Cette coentreprise européenne permettrait à
Michaël Ringier de s'étendre en Pologne, en République Tchèque et en Serbie. Il y voit en effet un énorme potentiel et prévoit un chiffre d'affaires de 414 millions d'euros.
Ce bénéfice attendu à l'est permettra à
Michaël Ringier de ne pas perdre le nord. Les mutations actuelles bouleversant le secteur de la presse obligent les dirigeants des grands groupes médiatiques à se réinventer. Le numérique fait partie intégrante de cette stratégie d'adaptation. Le groupe helvétique réalise aujourd'hui 10% de son chiffre d'affaires sur Internet et Christophe Unger, le directeur général, espère bien que d'ici 2014 la part du numérique grimpera à 20%.
Michaël Ringier a également détaillé l'organisation novatrice dans laquelle il a investi en mars dernier. Fini les journalistes qui écrivent soit dans le quotidien "Bick", soit dans le journal du dimanche "SonntagsBlick"... Désormais, ces 200 journalistes seront regroupés au sein d'une même rédaction, baptisée "la newsroom", et écriront leurs articles selon les rubriques.

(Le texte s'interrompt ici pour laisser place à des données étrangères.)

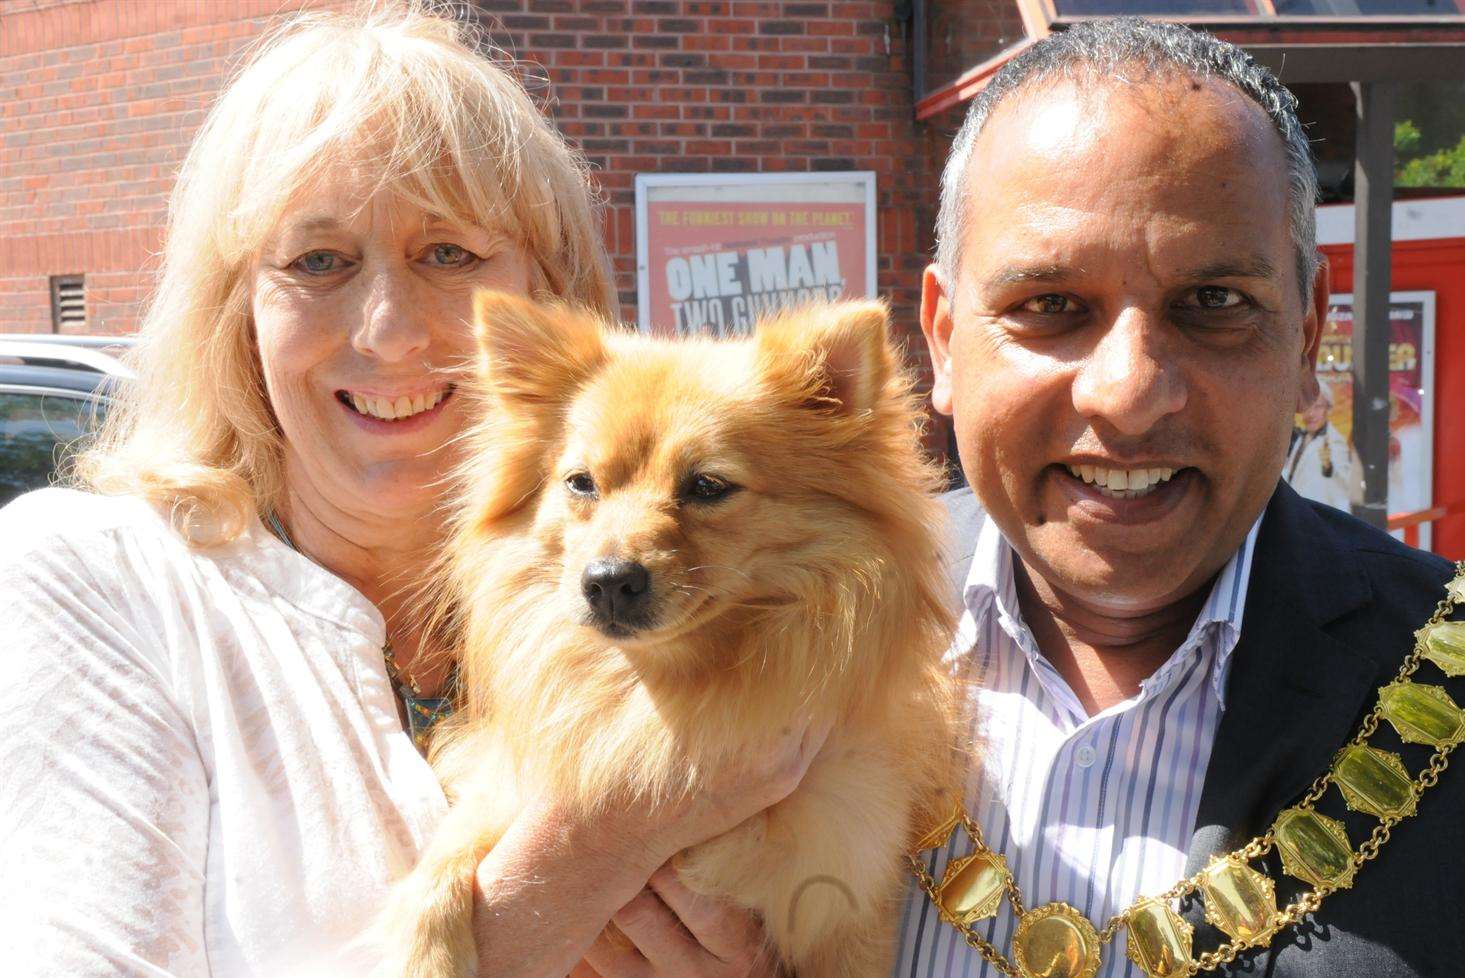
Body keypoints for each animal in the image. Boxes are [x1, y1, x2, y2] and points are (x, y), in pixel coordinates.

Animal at [389, 292, 961, 978]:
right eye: (581, 483)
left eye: (708, 486)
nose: (608, 580)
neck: (663, 694)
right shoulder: (505, 784)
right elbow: (449, 851)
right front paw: (424, 949)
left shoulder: (846, 912)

Enfin, d'après plusieurs sources de presse, le groupe désirait s'installer en France et aurait consulté le dossier de reprise du Monde. Info ou intox ? Quoi qu'il en soit cette perspective de rachat du quotidien n'est pas totalement dépourvue de sens. Ringier et le Monde coopèrent déjà via le titre phare Le Temps, dans lequel ils détiennent respectivement 47% et 2%.